Problem statement : Dynamically allocate Pre-defined Weights on Categories in case of missing Category(ies).
Details : there are 3 categories of data C1, C2 & C3 each having a predefined weight (lets say its 0.5 ,0.3 & 0.2 respectively). If data exists for all 3 categories, we are taking a "weighted-average" : C1*d1 + C2*d2 + C3*d3.
C1,C2 & C3 are predefined and will always sum to 1.
Problem arises in case of missing data for d1/d2/d3. In such scenarios, we must distribute the weights of the respective categories evenly into other present categories.
for example, if d1 & d2 are present and d3 isnt, so C3's value should be evenly divided to C1 & C2. So the new calculation would be newC1*d1 + newC2*d2 where newC1 and newC2 are revised weight values taken from C3. Similarly for all possible cases (of presence of d1,d2,d3).

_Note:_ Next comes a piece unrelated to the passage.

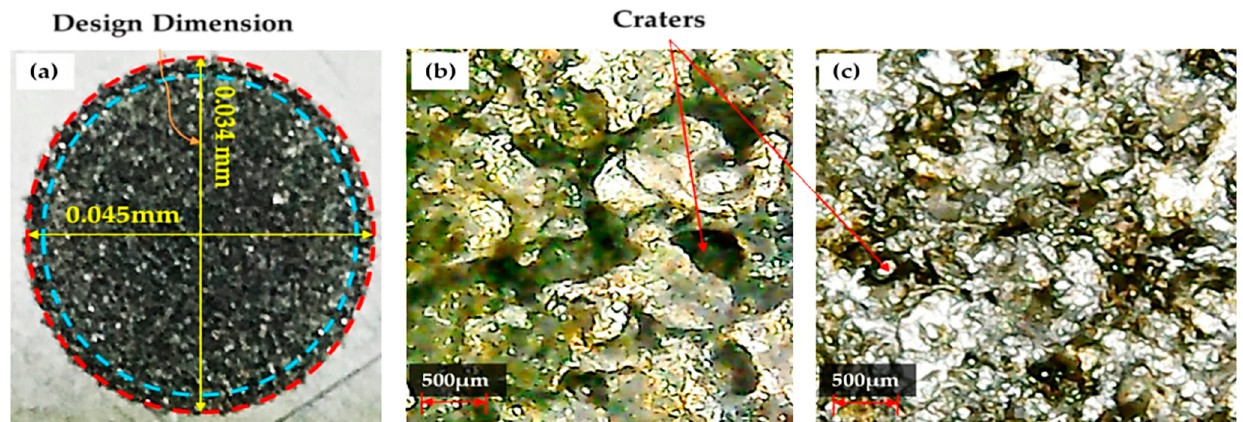
Figure 10. Experimental outcomes for Al-electrode with 3 V spark voltage: ( a ) actual machined surface characterized by R DE = 0.045 mm and A DE = 0.034 mm; ( b ) micrograph showing the smaller number of craters present on workpiece surface; ( c ) micrograph of the electrode surface showing the presence of only one or two craters.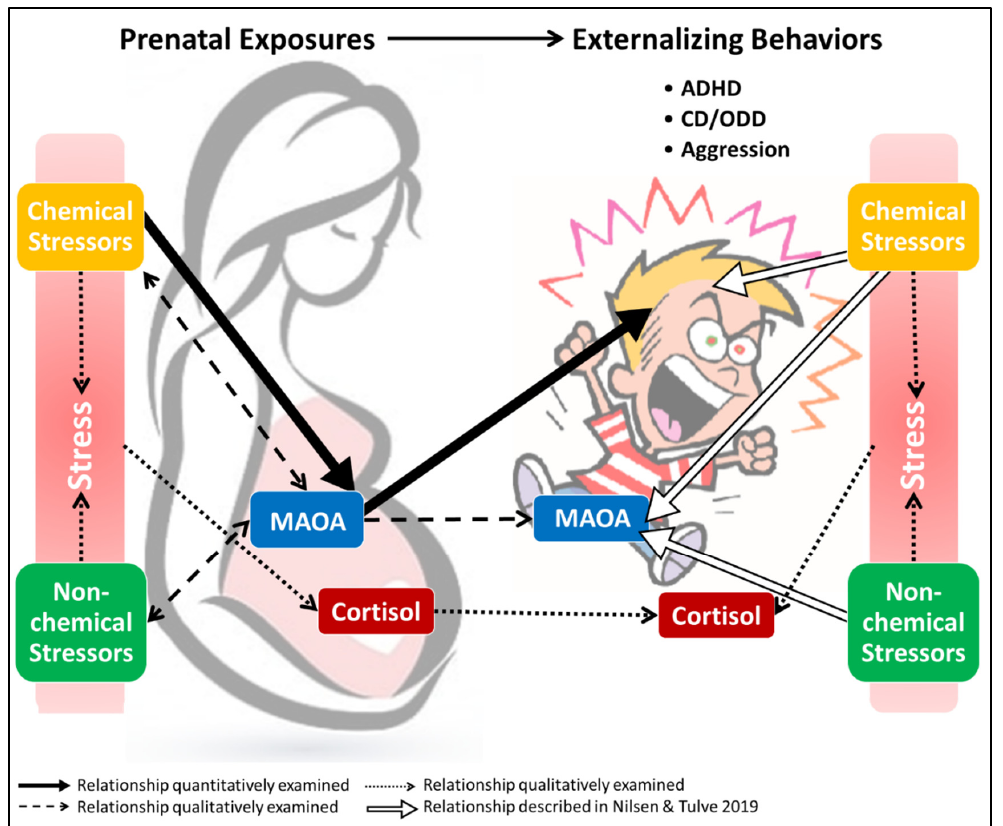
Figure 7. Visual representation depicting the interrelationships between prenatal exposure to chemical and non-chemical stressors, MAOA, cortisol, and their collective influence on children’s externalizing outcomes.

There will be 3 categories (C1,C2,C3) ONLY - to make this problem as simple as possible for now.
Input dataframe containing d1,d2,d3 values is as below (called as SCORE) :
Col1 Col2 **SCORE** Col4 Col5 Col6
123 987 **53.357809** 2017-05-03 16:39:20 456 'ABC'
Is there a generic way to achieve this problem ? Any help will be appreciated.